All
of the political “experts” are surprised that Al Gore has now surged
to the lead in the polls after one mediocre convention speech, especially
the Republicans who thought they were 16 points ahead the week before.
What’s happening?
George W. Bush’s lead the week before ranged from 3 percentage points
ahead (NBC / Wall Street Journal, Zogby) to 5 (Fox), 7 (McLoughlin),
8 (ABC / The Washington Post), 9 (Democracy Corps), 10 (Newsweek), to
16 points (CNN / USA Today / Gallup). As the Washington Post’s polling
director, Richard Morin, conceded, many pollsters are “cutting corners
and taking unprecedented risks” to satisfy the appetite for instant
news. “Tiny” samples that produce large sampling error margins, over-compressed
polling periods, and unrepresentative samples are the rule. A Gallup
one-nighter showed Mr. Bush up by only 2 point but had 6 percent too
many Democrats. But the problem is more fundamental.
Many years teaching and researching public opinion at the University
of Maryland confirm that such volatility means people have not simply
arrived at a firm opinion. Studies show respondents will give an answer
to a question even if they have no factual information about it or have
never thought about it before. Something similar is happening now. People
kind of know about an election this year but, to most, it is still far
away. Party activists and primary participants are the exception, but
we know how they will vote in November. People in the middle give the
first answer that comes into theur head. Mostly, this type of unformed
opinion is simply regurgitated from the last media message.
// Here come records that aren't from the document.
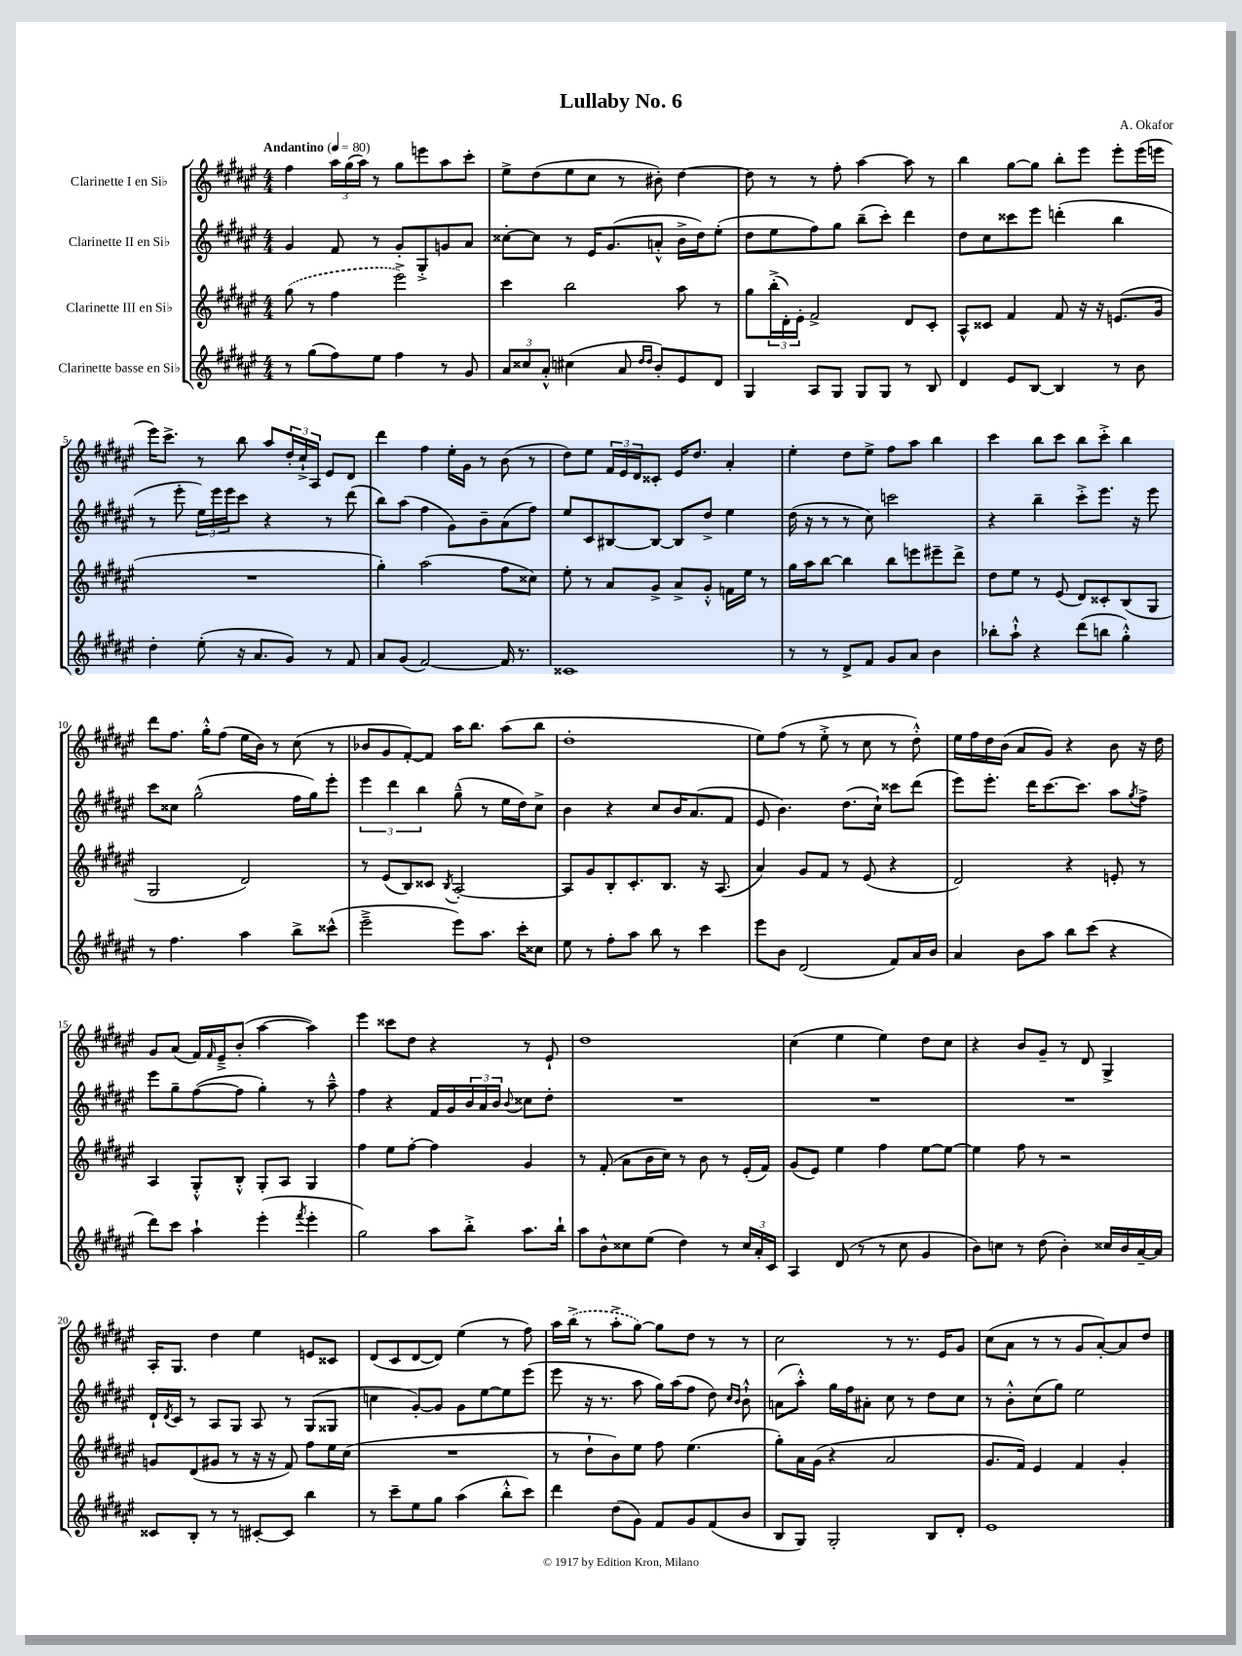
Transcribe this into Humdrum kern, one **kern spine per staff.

**kern	**kern	**kern	**kern
*staff4	*staff3	*staff2	*staff1
*clefG2	*clefG2	*clefG2	*clefG2
*k[f#c#g#d#a#e#]	*k[f#c#g#d#a#e#]	*k[f#c#g#d#a#e#]	*k[f#c#g#d#a#e#]
*M4/4	*M4/4	*M4/4	*M4/4
*MM80	*MM80	*MM80	*MM80
8r	(8gg#\	4g#/	4ff#\
(8gg#\L	8r	.	.
8ff#\)	4ff#\	8f#/	24aa#\LL
.	.	.	(24gg#\
.	.	.	24aa#\JJ)
8ee#\J	.	8r	8r
4ff#\	2eee#^\)	8g#'/L	8gg#\L
.	.	8G#'^/	8eee\
8r	.	8g/	8aa#\
8g#/	.	8a#/J	8ccc#'\J
=	=	=	=
12a#/L	4ccc#\	[8cc##'\L	8ee#^\L
12cc##/	.	.	.
.	.	8cc##\]J	(8dd#\
12a#'^^/J	.	.	.
(4cc#\	2bb\	8r	8ee#\
.	.	16e#/LK	8cc#\J
.	.	(8.g#/	.
8a#/	.	.	8r
16qqdd#/LL	.	.	.
16qqdd#/JJ	.	.	.
8b'/L)	.	8a'^^/J	8b#'\)
8e#/	8aa#\	16b^\LL	[4dd#\
.	.	16dd#\J)	.
8d#/J	8r	(8ee#'\J	.
=	=	=	=
4G#/	8gg#\L	8dd#\L	8dd#\]
.	(24bb'^\L	8ee#\	8r
.	24d#'\)	.	.
.	24e#'\JJ	.	.
8A#/L	2f#^/	8ff#\)	8r
8G#/J	.	8gg#\J	8ff#'\
8G#/L	.	(8bb~\L	[4aa#\
8G#/J	.	8ccc#'\J)	.
8r	8d#/L	4ddd#\	8aa#\]
8B/	8c#'/J	.	8r
=	=	=	=
4d#/	8A#^^/L	8dd#\L	4bb\
.	8c##/J	8cc#\	.
8e#/L	4f#/	8ccc##\	[8gg#\L
[8B/J	.	8eee#\J	8gg#\]J
4B/]	8f#/	(4ddd'\	8bb'\L
.	16r	.	8eee#\J
.	16r	.	.
8r	(8.e/L	4bb\	8eee#'\L
8b\	.	.	(16eee#\L
.	16g#/Jk	.	16eee\JJ
=	=	=	=
4dd#'\	1r	8r	16eee#\LK)
.	.	.	8.ccc#^\J
.	.	8eee#'\	.
(8ee#'\	.	24ee#\LL)	8r
.	.	24eee#\	.
.	.	24eee#\J	.
16r	.	8ccc#\J	8bb\
8.a#/L	.	.	.
.	.	4r	8aa#/L
8g#/J)	.	.	24dd#'/L
.	.	.	24cc#`^/
.	.	.	24A#/JJ
8r	.	8r	8e#/L
8f#/	.	(8ddd#\	8d#/J
=	=	=	=
8a#/L	4gg#'\)	8bb\L)	4ddd#\
(8g#/J	.	(8aa#\J	.
[2f#/)	(2aa#\	4ff#\	4ff#\
.	.	8g#\L)	16ee#'\LL
.	.	.	16g#\JJ
.	.	8b~\	8r
16f#/]	8ff#\L	(8a#\	(8b\
8.r	.	.	.
.	8cc##\J)	8ff#\J)	8r
=	=	=	=
1c##	8ee#'\	8ee#/L	8dd#\L)
.	8r	8c#/	8ee#\J
.	8a#/L	[8B#/	24f#/LL
.	.	.	24e#/
.	.	.	24d#/J
.	8g#^/J	8B#/_J	8c##'/J
.	8a#^/L	8B#/]L	16e#/LK
.	.	.	8.dd#/J
.	8g#'^^/J	8dd#^/J	.
.	16f\LL	4ee#\	4a#'/
.	16ee#\JJ	.	.
.	8r	.	.
=	=	=	=
8r	16gg#\LL	(16dd#\	4ee#'\
.	16aa#\J	16r	.
8r	[8bb\J	8r	.
8d#^/L	4bb\]	8r	8dd#\L
8f#/J	.	8cc#\)	8ee#^\J
8g#/L	8bb\L	2ccc\	8ff#\L
8a#/J	8eee\	.	8aa#\J
4b\	8eee#~\	.	4bb\
.	8ddd#^\J	.	.
=	=	=	=
8bb-'\L	8dd#\L	4r	4ccc#\
8aa#`^^\J	8ee#\J	.	.
4r	8r	4bb~\	8bb\L
.	(8e#/	.	8ccc#\J
(8ddd#\L	8d#/L)	8ccc#'^\L	8bb\L
8bb\J	8c##'/	8.eee#\J	8ccc#'^\J
4gg#'^^\)	(8B/	.	4bb\
.	.	16r	.
.	8G#/J	8eee#\	.
=	=	=	=
8r	2G#/	8ccc#\L	8ddd#\L
4.ff#\	.	8cc##\J	8.ff#\J
.	.	(2gg#^^\	.
.	.	.	16gg#'^^\LK
.	.	.	(8ff#\J
4aa#\	2d#/)	.	16ee#\LL
.	.	.	16b\JJ)
.	.	.	8r
8bb^\L	.	16ff#\LL	(8cc#\
.	.	16gg#\J)	.
(8ccc##^^\J	.	8eee#'\J	8r
=	=	=	=
2eee#~^\	8r	6eee#\	8b-/L
.	(8e#/L	.	8g#/
.	.	6ddd#\	.
.	8B/)	.	[8f#'/)
.	.	6bb\	.
.	8c##/J	.	8f#/]J
.	8qB/	.	.
8eee#\L)	[2A#'/	(8gg#~^^\	16aa#\LK
.	.	.	8.bb\J
8.aa#\J	.	8r	.
.	.	16ee#\LL	(8aa#\L
16ccc#'\LK	.	16dd#\J)	.
8cc##\J	.	8cc#^\J	8bb\J
=	=	=	=
8ee#\	8A#/]L	4b\	1dd#'
8r	8g#/	.	.
8ff#'\L	8B'/	4r	.
8aa#\J	8.c#'/	.	.
8bb\	.	8cc#/L	.
.	8.B/J	.	.
8r	.	16b/K	.
.	.	(8.a#/	.
4ccc#\	16r	.	.
.	(8.A#/	.	.
.	.	8f#/J	.
=	=	=	=
8eee#\L	4a#/)	8e#/	8ee#\L)
8b\J	.	4.b\)	(8ff#\J
(2d#/	8g#/L	.	8r
.	8f#/J	.	8ee#'^\
.	8r	(8.dd#\L	8r
.	(8e#/	.	8cc#\
.	.	16cc#`\Jk)	.
8f#/L)	4r	8ccc##\L	8r
16a#/L	.	(8ddd#\J	8dd#'^^\)
16b/JJ	.	.	.
=	=	=	=
4a#/	2d#/)	8eee#\L)	16ee#\LL
.	.	.	16ff#\
.	.	8.eee#'\J	16dd#\
.	.	.	(16b\JJ
8b\L	.	.	8a#/L
.	.	16ddd#\LK	.
8aa#\J	.	[8.ccc#\	8g#/J)
8bb\L	4r	.	4r
.	.	8.ccc#\]J	.
(8ccc#\J	.	.	.
4r	8e'/	8aa#\L	8b\
.	.	8qgg#/	.
.	8r	8ff#^\J	16r
.	.	.	16dd#\
=	=	=	=
8ddd#\L)	4A#/	8eee#\L	8g#/L
8ccc#\J	.	8gg#~\	(8a#/J
4aa#`\	8G#'^^/L	([8ff#\	16f#/LL)
.	.	.	16qqf#/
.	.	.	16e#~^/J
.	8B'^^/J	8ff#\]J	(8b'/J
(4eee#'\	8G#'/L	4gg#'\)	[4aa#\
.	8A#/J	.	.
8qfff#/	.	.	.
4eee#'\	4G#/	8r	4aa#\])
.	.	8aa#~^^\	.
=	=	=	=
2gg#\)	4ff#\	4ff#\	4eee#\
.	8ee#\L	4r	8ccc##\L
.	[8ff#'\J	.	8dd#\J
8aa#\L	4ff#\]	16f#/LL	4r
.	.	16g#/	.
8bb'^\J	.	24b/	.
.	.	24a#/	.
.	.	24b/JJ	.
.	.	8qqb/	.
8.aa#\L	4g#/	8cc##\L	8r
.	.	8dd#'\J	8e#`/
16bb`\Jk	.	.	.
=	=	=	=
8aa#\L	8r	1r	1dd#
8b^^\	(8f#'/	.	.
8cc##\	8a#\L	.	.
(8ee#\J	16b\L	.	.
.	16cc#\JJ)	.	.
4dd#\)	8r	.	.
.	8b\	.	.
8r	8r	.	.
24cc##/LL	(16e#'/LL	.	.
24a#'/	.	.	.
.	16f#/JJ)	.	.
24c#/JJ	.	.	.
=	=	=	=
4A#/	(8g#/L	1r	(4cc#\
.	8e#/J)	.	.
(8d#/	4ee#\	.	4ee#\
8r	.	.	.
8r	4ff#\	.	4ee#\)
8cc#\	.	.	.
4g#/	[8ee#\L	.	8dd#\L
.	8ee#\_J	.	8cc#\J
=	=	=	=
8b\L)	4ee#\]	1r	4r
8cc\J	.	.	.
8r	8ff#\	.	8b/L
(8dd#\	8r	.	8g#~/J
4b'\)	2r	.	8r
.	.	.	8d#/
16cc##/LL	.	.	4G#^/
16b/	.	.	.
[16a#~/	.	.	.
16a#/]JJ	.	.	.
=	=	=	=
8c##/L	8g/L	16d#`/LL	16A#'/LK
.	.	8qd#/	.
.	.	16c#/JJ	8.G#/J
8B'/J	(8d#/	8r	.
8r	8g#/J	8A#/L	4dd#\
8r	8r	8G#/J	.
[8c#'/L	16r	8A#/	4ee#\
.	16r	.	.
8c#/]J	8f#/)	8r	.
4bb\	8ff#\L	(8G#/L	8e/L
.	16ee#\L	8G##/J	8c##/J
.	(16cc#\JJ	.	.
=	=	=	=
8r	1r	4cc\	(8d#/L
8ccc#~\L	.	.	8c#/
8ee#\	.	[8g#'/L)	[8d#/
8gg#\J	.	8g#/]J	8d#/]J)
(4aa#\	.	8g#\L	(4ee#\
.	.	[8ee#\	.
8bb'^^\L	.	8ee#\]	8r
8ccc#\J)	.	(8eee#\J	8ff#\)
=	=	=	=
4ddd#\	8r	8eee#\	16aa#\LL
.	.	.	(16bb^\JJ
.	8dd#`\L	16r	8r
.	.	8.r	.
(8dd#\L	8b\)	.	8aa#'^\L
8g#\J)	8ee#\J	8aa#\	[8gg#\J)
8f#/L	8ff#\	16gg#\LL)	8gg#\]L
.	.	(16aa#\J	.
8g#/	(4.ee#\	8ff#\J	8dd#\J
(8f#/	.	8dd#\)	8r
.	.	16qqcc#/LL	.
.	.	16qqb/JJ	.
8b/J	.	8b`^^\	8r
=	=	=	=
8B/L	8gg#'\L)	(8a\L	2cc#\
8G#/J)	16a#\L	8aa#'^^\J)	.
.	(16g#\JJ	.	.
2G#'/	4r	16gg#\LL	.
.	.	16ff#\J	.
.	.	8a#'\J	.
.	2a#/	8cc#\	8r
.	.	8r	8.r
8B/L	.	8dd#\L	.
.	.	.	16e#/LK
8d#'/J	.	8cc#\J	8g#/J
=	=	=	=
1e#	8.g#/L	8r	(8cc#\L
.	.	8b'^^\L	8a#\J
.	16f#/Jk)	.	.
.	4e#/	(8cc#\	8r
.	.	8gg#\J)	8r
.	4f#/	2ee#\	8g#/L
.	.	.	[8a#'/)
.	4g#'/	.	8a#/]
.	.	.	8dd#/J
==	==	==	==
*-	*-	*-	*-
What is unprecedented is that the Republican Mr. Bush has been getting
very positive coverage from the media. S. Robert Lichter, head of a
study conducted by his Center for Media and Public Affairs, told the
AP that, “For the first time in memory, the GOP presidential nominee
is clearly beating the Democrat in the race for good press.” During
1999, Mr. Bush received an incredible 71 percent positive coverage on
the ABC, CBS, and NBC evening news, compared to only 46 percent for
Al Gore. During the primaries through March 7, it was 53 percent favorable
for Mr. Bush to 40 for Mr. Gore. The Republican Convention was good
news too. The bad news is that this cannot last.
The first crack was unequal coverage of the two conventions. C-SPAN
studies the coverage of PBS, CNN, FNC, MSNBC, ABC, CBS and NBC and found,
not counting its own full coverage of both conventions, the Democratic
Convention received about two more hours of invaluable TV time. There
was a clear tonal change by the media after the vice president’s selection
of Sen. Joseph Lieberman as his running mate. Whatever else may be said
of it, it was a big hit with the media and made it OK to swallow Al
Gore. Not only was Mr. Lieberman liberal enough (he had a lifetime American
Conservative Union rating of merely 16 percent) but he sort of absolved
the media from Bill Clinton’s seaminess. Mr. Bush’s free ride is now
over.
It is a strange race, anyway. Mr. Gore is clearly the conservative –
in the worst sense of the word. He labels every suggested change as
“risky.” He does not want to change education – stay away from risky
vouchers; does not want to change Medicare – forget about risky options
like medical savings accounts; and he really does not want to change
Social Security – no risky personal savings retirement accounts – even
though it will explode soon when the Baby Boomers retire.
Gov. Bush is the reformer. As George F. Will put on it, “some of the
radicalism of the later 1960s, much gentrified, has found expression
in George W. Bush’s campaign. Sixties’ radicalism was distinguished
from earlier left-wingery by its preoccupation with ameliorating society’s
spiritual woes.” This is what his compassionate conservatism and faith-based
solutions are all about. He uses the “strong state” but it is the tax
codes and incentives rather than bureaucracy.
In any event, the race will be close. Pat Buchanan will be on the ballot
too and, contrary to wishful thinking, he will get 2 or 3 percent, which
could be the difference, to say nothing about Ralph Nader. Mr. Bush
cannot coast to victory. He must emphasize that 8 million more people
lack health coverage than when the Clinton-Gore administration began.
Educational skills have fallen further behind. The culture is breaking.
Social Security and Medicare are ready to implode. Taxes are at an all-time
high. And he needs to appeal to the Buchanan voters who are upset with
the rash foreign policy engagements of the Clinton-Gore years. To win,
Mr. Bush must engage. The polls will always lag the action and those
who await the results usually lose.
Donald
Devine, former director Of the U.S. Office of Personnel Management,
is a columnist and a Washington-based policy consultant and a Vice Chairman
for the American Conservative Union.